# The Droid:Bionic can do CMDA/4LTE and GSM/HSPA+ [IMAGE INTENSIVE]



## AlexWekell




----------



## projektorboy

Are you going to post a download link to RadioComm with the instructions on how to enable the feature, or the flashable ZIP that does the NVRAM edit to the radio?

*Edit:* Just gonna do this myself.

*ALL WORK AND INFORMATION IS FROM TEAM BLACK HAT. NONE OF THIS IS MINE. ALL CREDIT GOES TO THAT BRILLIANT TEAM*

_What you will need:_

>A Droid Bionic that's been updated to the leaked 5.9.904
>RadioComm 11.12.2 or newer - Download Here
>Updated Motorola USB Drivers - Download Here

I recommend that you be as completely stock as possible. However I have been able to test this successfully on Eclipse 2.2. Whether you're rooted or not is irrelevant, as you're editing the NVFlash of the radio firmware, and not the ROM itself.

I also found with my testing that Team Gummy's ICS ROMs have a nasty allergic reaction to this hack after you put in a Non-Verizon SIM card.
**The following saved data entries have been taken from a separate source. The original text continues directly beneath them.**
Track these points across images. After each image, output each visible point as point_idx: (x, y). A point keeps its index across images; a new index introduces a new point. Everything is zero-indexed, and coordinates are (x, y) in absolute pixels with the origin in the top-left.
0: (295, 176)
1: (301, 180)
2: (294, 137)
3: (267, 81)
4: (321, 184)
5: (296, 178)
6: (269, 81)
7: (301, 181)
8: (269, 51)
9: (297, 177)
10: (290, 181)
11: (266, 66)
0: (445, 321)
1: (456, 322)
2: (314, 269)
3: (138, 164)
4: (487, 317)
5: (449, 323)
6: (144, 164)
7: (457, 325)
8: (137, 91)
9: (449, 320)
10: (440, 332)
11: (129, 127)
Be warned.

*The Steps (Credit to TBH)*
1. Ensure USB is connected as PC Tools mode (not Mass Storage)
2. In Radiocomm go to MA->CDMA1X->QSC60x5
3. After it comes up, switch to FTM Common1 tab and wait for the phone to enumerate purple (or green).
4. On the upper right side in the NVAccess, scroll to NV item 1877 NV_RF_BC_CONFIG_I
5. Read the value from the device
6. Replace the first 8 bytes (16 digits) with: 8703E80400000200
7. Write the data to the device and powercycle.
This will enable GSM/UMTS bands.

To disable GSM/UMTS, perform the same 7 steps, but replace the 8-byte data with: 0700000000000000​AFTER SOME WHILE GSM SIGNAL IS STRONG FOR VOICE BUT NO DATA

*Notes & Other Observations*

After you've powercycled, the only way that you will be able to switch between CDMA/LTE for Verizon and GSM/UMTS for others is by going to the dialer and doing *#*#4636#*#*. WCDMA Preferred will be what gets GSM networks going on the Bionic. If you try going to Settings > Wireless and Networks you'll be met with a bunch of FC's and an inability to change settings. This is normal and happens to everyone.
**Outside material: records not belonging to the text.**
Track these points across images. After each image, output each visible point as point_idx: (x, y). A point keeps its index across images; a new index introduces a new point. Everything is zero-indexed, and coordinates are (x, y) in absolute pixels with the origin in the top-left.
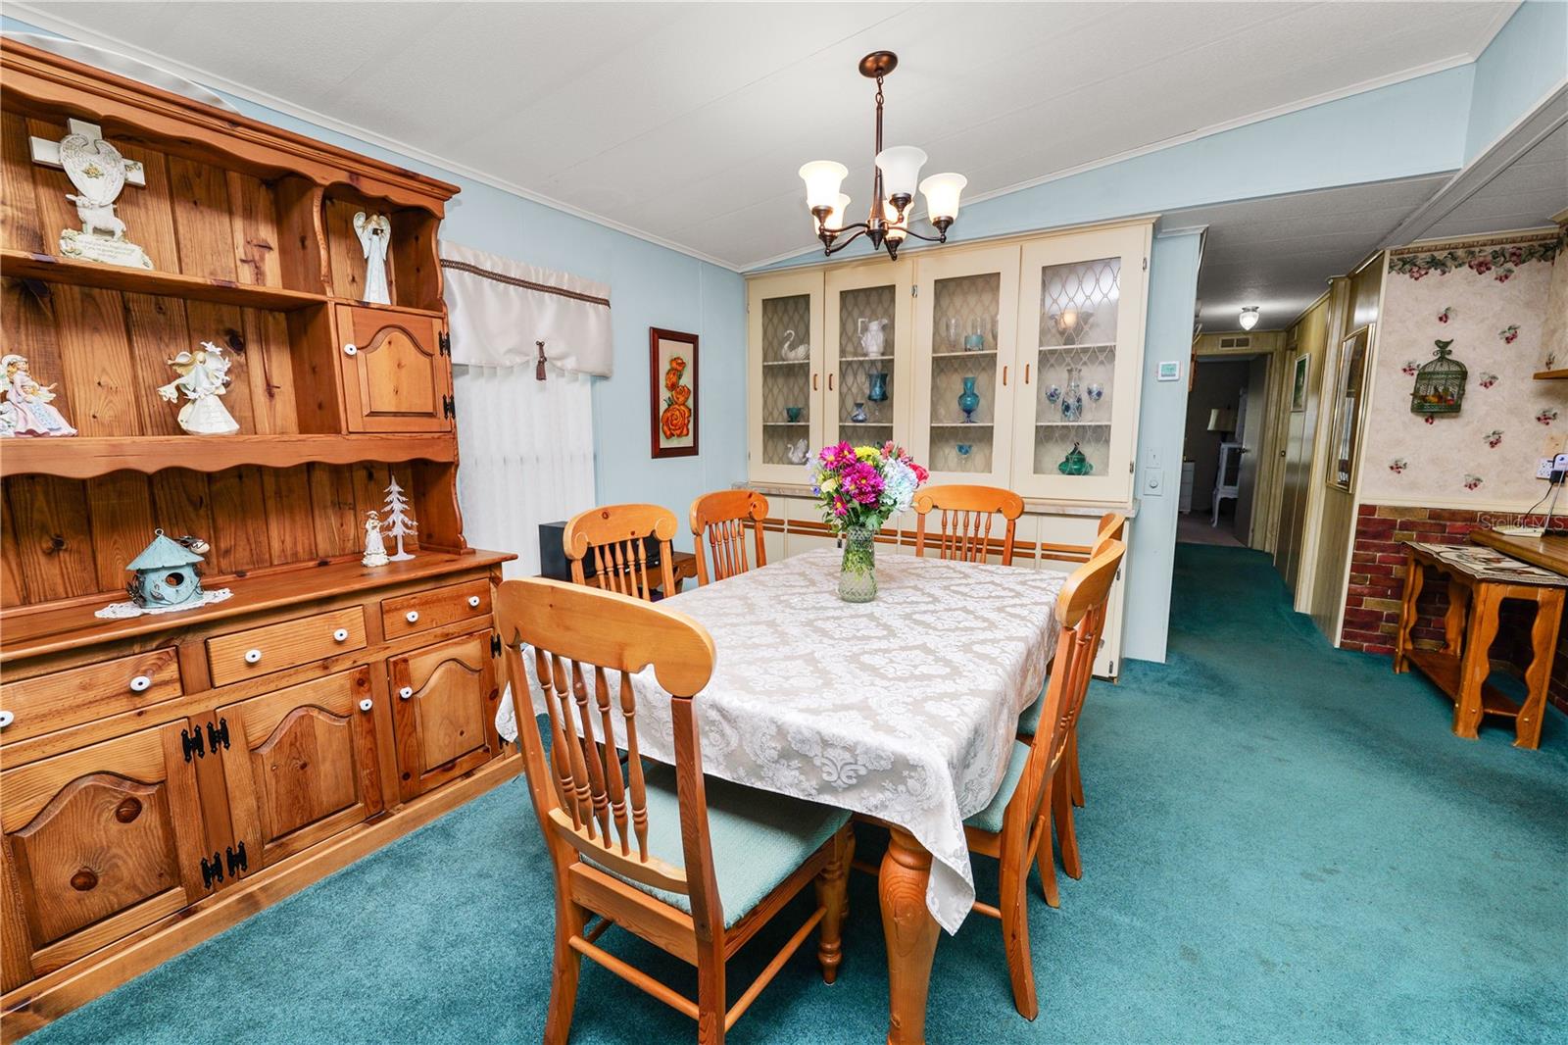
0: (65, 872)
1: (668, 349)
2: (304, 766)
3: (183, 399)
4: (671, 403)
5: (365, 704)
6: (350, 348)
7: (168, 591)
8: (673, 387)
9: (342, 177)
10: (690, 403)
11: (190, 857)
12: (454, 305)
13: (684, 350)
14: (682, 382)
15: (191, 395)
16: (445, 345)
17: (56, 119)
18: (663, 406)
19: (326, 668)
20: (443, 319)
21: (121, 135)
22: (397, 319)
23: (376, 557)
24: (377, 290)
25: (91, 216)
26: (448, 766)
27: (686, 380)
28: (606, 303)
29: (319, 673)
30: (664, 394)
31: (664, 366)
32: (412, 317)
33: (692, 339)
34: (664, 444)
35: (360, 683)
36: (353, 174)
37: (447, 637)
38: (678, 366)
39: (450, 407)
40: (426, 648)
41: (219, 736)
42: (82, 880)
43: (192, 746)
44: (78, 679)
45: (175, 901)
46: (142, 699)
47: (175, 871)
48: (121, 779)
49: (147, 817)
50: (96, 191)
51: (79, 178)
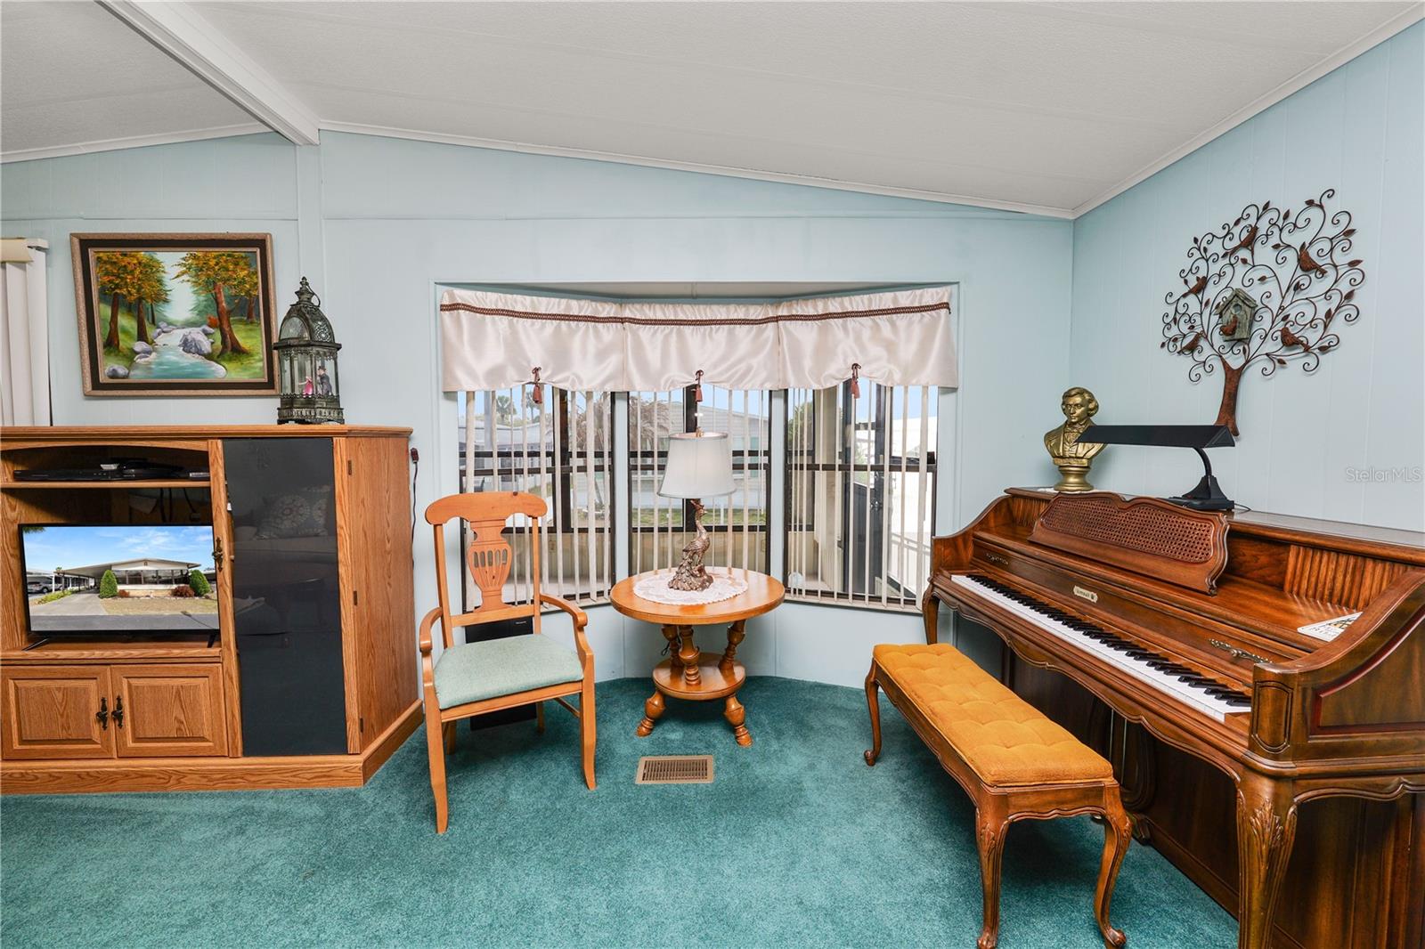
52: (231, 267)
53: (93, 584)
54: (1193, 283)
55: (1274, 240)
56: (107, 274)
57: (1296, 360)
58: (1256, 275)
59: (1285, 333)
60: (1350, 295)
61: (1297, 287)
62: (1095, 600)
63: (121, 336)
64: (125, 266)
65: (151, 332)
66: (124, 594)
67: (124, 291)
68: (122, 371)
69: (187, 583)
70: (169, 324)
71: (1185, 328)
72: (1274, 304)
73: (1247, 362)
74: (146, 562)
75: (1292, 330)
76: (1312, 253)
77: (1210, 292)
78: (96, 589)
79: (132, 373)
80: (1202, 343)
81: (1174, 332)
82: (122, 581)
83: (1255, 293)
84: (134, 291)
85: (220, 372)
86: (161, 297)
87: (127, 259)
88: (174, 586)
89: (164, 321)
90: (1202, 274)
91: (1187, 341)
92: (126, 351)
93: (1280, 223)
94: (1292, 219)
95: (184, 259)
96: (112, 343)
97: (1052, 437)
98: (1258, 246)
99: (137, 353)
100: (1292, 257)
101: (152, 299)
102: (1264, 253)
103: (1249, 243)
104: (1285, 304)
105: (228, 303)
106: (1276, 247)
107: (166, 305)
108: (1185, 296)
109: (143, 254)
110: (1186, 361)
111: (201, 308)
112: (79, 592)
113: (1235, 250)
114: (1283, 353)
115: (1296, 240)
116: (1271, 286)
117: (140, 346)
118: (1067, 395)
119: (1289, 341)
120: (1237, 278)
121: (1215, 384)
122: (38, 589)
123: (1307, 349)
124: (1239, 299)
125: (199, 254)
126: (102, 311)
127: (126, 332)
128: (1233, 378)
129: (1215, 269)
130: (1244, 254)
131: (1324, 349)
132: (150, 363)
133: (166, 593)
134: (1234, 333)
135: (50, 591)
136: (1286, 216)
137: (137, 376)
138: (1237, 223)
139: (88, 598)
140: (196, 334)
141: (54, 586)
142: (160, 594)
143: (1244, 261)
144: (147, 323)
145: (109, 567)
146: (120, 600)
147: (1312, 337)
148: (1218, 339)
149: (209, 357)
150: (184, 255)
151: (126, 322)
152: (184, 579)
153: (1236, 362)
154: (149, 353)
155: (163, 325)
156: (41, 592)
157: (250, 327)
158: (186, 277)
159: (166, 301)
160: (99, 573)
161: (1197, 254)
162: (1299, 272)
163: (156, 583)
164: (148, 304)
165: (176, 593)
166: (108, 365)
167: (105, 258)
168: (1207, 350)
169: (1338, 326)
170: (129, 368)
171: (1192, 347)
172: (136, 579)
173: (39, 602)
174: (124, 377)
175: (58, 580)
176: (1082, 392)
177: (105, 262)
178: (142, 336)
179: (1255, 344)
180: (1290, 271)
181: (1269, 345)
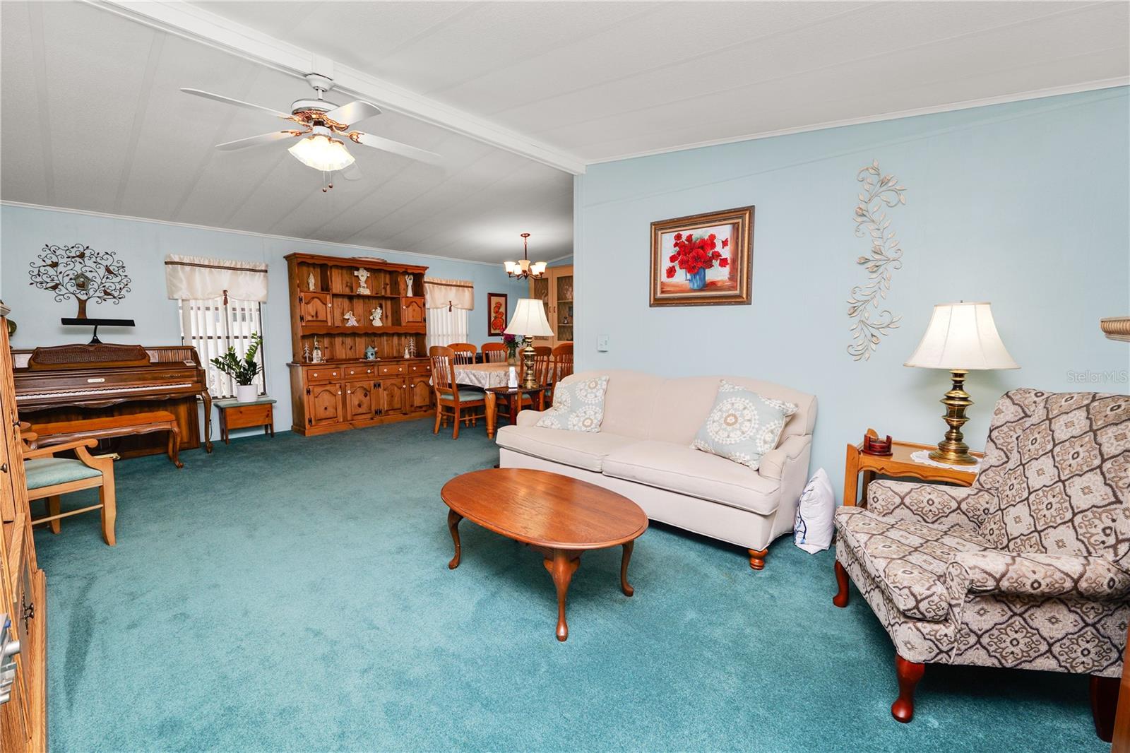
0: (357, 403)
1: (494, 300)
4: (495, 318)
5: (404, 386)
6: (404, 307)
7: (371, 357)
8: (496, 312)
9: (404, 270)
10: (504, 318)
11: (373, 409)
12: (427, 293)
13: (502, 300)
14: (500, 311)
15: (375, 318)
16: (424, 305)
17: (357, 269)
18: (492, 319)
19: (397, 376)
20: (424, 299)
22: (413, 300)
23: (407, 356)
24: (410, 294)
25: (363, 284)
26: (421, 407)
27: (502, 310)
28: (472, 287)
30: (493, 315)
31: (493, 306)
32: (417, 299)
33: (505, 296)
34: (493, 332)
35: (404, 381)
36: (407, 269)
37: (422, 376)
38: (498, 306)
39: (425, 320)
40: (417, 377)
41: (379, 385)
42: (359, 406)
43: (375, 386)
44: (360, 369)
45: (369, 416)
46: (369, 375)
47: (370, 409)
48: (365, 389)
49: (368, 397)
50: (363, 279)
51: (360, 276)
54: (49, 262)
55: (94, 259)
57: (110, 301)
58: (88, 269)
59: (105, 291)
60: (127, 285)
61: (107, 278)
62: (103, 381)
72: (98, 281)
73: (89, 298)
75: (108, 291)
76: (111, 268)
77: (61, 268)
80: (60, 287)
81: (39, 279)
83: (89, 275)
90: (54, 260)
91: (50, 285)
93: (96, 255)
94: (100, 255)
98: (86, 259)
100: (103, 268)
102: (89, 263)
104: (103, 282)
106: (95, 262)
108: (44, 266)
110: (52, 293)
113: (73, 257)
114: (105, 297)
115: (104, 263)
116: (95, 274)
119: (106, 293)
120: (78, 268)
121: (73, 303)
123: (114, 297)
124: (80, 275)
128: (82, 304)
129: (62, 260)
130: (78, 260)
131: (120, 298)
134: (80, 286)
136: (98, 254)
138: (73, 247)
143: (81, 263)
147: (116, 294)
148: (72, 289)
153: (84, 297)
161: (48, 252)
162: (107, 273)
168: (64, 291)
169: (124, 292)
171: (55, 287)
179: (91, 292)
180: (102, 271)
181: (98, 294)
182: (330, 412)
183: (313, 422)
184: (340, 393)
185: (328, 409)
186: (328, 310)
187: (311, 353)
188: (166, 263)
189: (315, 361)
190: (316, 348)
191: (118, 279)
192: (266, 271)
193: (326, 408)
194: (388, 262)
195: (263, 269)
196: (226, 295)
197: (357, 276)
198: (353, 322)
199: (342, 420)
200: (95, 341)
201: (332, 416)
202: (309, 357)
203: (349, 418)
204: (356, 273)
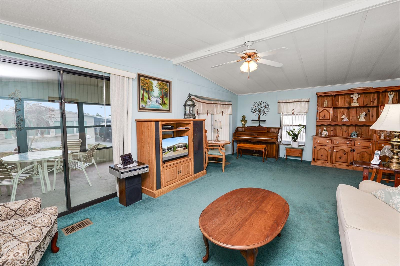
0: (339, 157)
2: (363, 158)
3: (360, 118)
6: (382, 111)
7: (353, 136)
11: (349, 161)
15: (361, 117)
17: (353, 94)
19: (368, 148)
21: (358, 93)
23: (382, 138)
24: (390, 102)
25: (354, 101)
29: (367, 148)
36: (387, 89)
41: (354, 151)
42: (340, 158)
43: (351, 150)
44: (344, 141)
45: (347, 164)
46: (348, 145)
47: (347, 161)
48: (345, 151)
49: (346, 155)
50: (355, 99)
51: (354, 98)
52: (165, 86)
53: (173, 149)
54: (255, 106)
56: (143, 83)
58: (261, 107)
59: (264, 112)
60: (269, 110)
61: (265, 109)
62: (257, 135)
63: (145, 98)
64: (146, 82)
65: (151, 98)
66: (177, 151)
67: (146, 88)
68: (144, 106)
69: (186, 147)
70: (154, 96)
71: (254, 110)
72: (263, 110)
74: (180, 144)
76: (266, 106)
77: (257, 107)
78: (173, 150)
79: (146, 106)
81: (253, 110)
82: (177, 148)
83: (261, 108)
84: (148, 88)
85: (162, 107)
86: (152, 90)
87: (147, 81)
88: (184, 148)
89: (153, 95)
90: (256, 106)
91: (254, 112)
92: (145, 101)
94: (264, 103)
95: (157, 83)
96: (143, 99)
97: (241, 120)
99: (148, 102)
100: (264, 106)
101: (151, 90)
102: (262, 105)
103: (260, 104)
105: (164, 94)
107: (153, 92)
109: (150, 80)
111: (159, 94)
112: (170, 151)
115: (265, 105)
116: (262, 108)
117: (148, 100)
118: (243, 116)
119: (264, 113)
120: (259, 107)
121: (258, 116)
122: (164, 152)
123: (266, 114)
124: (260, 109)
125: (160, 82)
126: (142, 91)
127: (146, 97)
128: (259, 115)
129: (257, 105)
130: (260, 105)
132: (150, 104)
133: (183, 149)
134: (259, 111)
135: (166, 152)
137: (147, 107)
138: (259, 102)
139: (172, 152)
140: (158, 99)
141: (167, 151)
142: (182, 149)
144: (150, 95)
145: (175, 145)
146: (177, 152)
147: (266, 113)
148: (258, 112)
149: (160, 104)
150: (157, 82)
151: (146, 95)
152: (185, 146)
153: (260, 114)
154: (150, 102)
155: (153, 96)
156: (165, 152)
157: (167, 99)
158: (157, 87)
159: (154, 91)
160: (174, 147)
161: (255, 104)
163: (181, 147)
164: (150, 91)
165: (184, 149)
166: (142, 104)
167: (142, 79)
169: (268, 112)
170: (146, 105)
171: (255, 112)
172: (179, 147)
173: (165, 155)
174: (145, 107)
175: (167, 149)
176: (245, 116)
177: (142, 80)
178: (149, 98)
179: (261, 113)
180: (264, 107)
181: (263, 113)
182: (324, 158)
183: (316, 160)
184: (330, 150)
185: (323, 156)
186: (331, 114)
187: (321, 133)
188: (278, 103)
189: (323, 136)
190: (325, 130)
191: (267, 109)
192: (309, 101)
193: (322, 156)
194: (374, 87)
195: (308, 100)
196: (293, 111)
197: (353, 97)
198: (346, 119)
199: (330, 162)
200: (260, 125)
201: (325, 159)
202: (320, 134)
203: (334, 162)
204: (351, 96)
When it comes to AT&T & T-Mobile SIM cards, I've noticed that pre-paid plans seems to work more often than post-paid plans. My AT&T GoPhone SIM works immediately when I switch over. I've tried 4 different TMo SIM cards on postpaid plans and they refuse to authenticate to the network.

On AT&T you'll be able to get data in the form of EDGE (2G) and UMTS (3G) but not HSPA+ (their "4G"). On T-Mobile, due to their strange usage of 1700Mhz, you will only be able to do EDGE data.
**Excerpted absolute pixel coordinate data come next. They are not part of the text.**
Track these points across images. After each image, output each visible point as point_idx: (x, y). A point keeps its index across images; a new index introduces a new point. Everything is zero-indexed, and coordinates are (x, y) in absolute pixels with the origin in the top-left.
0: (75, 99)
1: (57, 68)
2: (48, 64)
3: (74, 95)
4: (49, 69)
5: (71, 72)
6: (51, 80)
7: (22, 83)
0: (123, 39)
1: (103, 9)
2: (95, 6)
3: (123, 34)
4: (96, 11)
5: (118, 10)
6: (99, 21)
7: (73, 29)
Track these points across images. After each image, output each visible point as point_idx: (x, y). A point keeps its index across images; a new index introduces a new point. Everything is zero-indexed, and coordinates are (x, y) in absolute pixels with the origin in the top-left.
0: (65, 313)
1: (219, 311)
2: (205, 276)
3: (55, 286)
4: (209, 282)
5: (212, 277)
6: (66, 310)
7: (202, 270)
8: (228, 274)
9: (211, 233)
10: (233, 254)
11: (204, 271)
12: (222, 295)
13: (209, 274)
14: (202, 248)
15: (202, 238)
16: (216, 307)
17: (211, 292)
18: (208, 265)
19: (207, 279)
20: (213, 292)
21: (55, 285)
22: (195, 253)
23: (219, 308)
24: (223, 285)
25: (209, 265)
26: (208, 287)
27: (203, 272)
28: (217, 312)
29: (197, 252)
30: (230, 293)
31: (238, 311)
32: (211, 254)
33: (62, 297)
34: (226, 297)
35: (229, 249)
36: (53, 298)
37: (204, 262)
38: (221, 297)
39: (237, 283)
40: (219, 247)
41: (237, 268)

This hack is reportedly working on the D4 and Razr but I have no way of confirming or denying that. Go check D4 and Razr forums. Your mileage may vary.

Below pictures are from when I was running Eclipse 2.2 with the .904 baseband


----------



## nenedy

Hello!
Hello, I live in Brazil and bought a Bionic Ebay. I tried to put the chip in my carrier and msg is "The sim card is from an unknow source". Did the procedures described in this forum, but still not getting anywhere, the bar singals bars are showed with a signal of forbidden on top.
Thx


----------



## nomane

try this way. it is easier and safer.
1. registrate on and cdmatool.com download new dfs on (its free)
2. in dfs go to programming/band and check all standards that you need.

3. click on Write button and restart phone


----------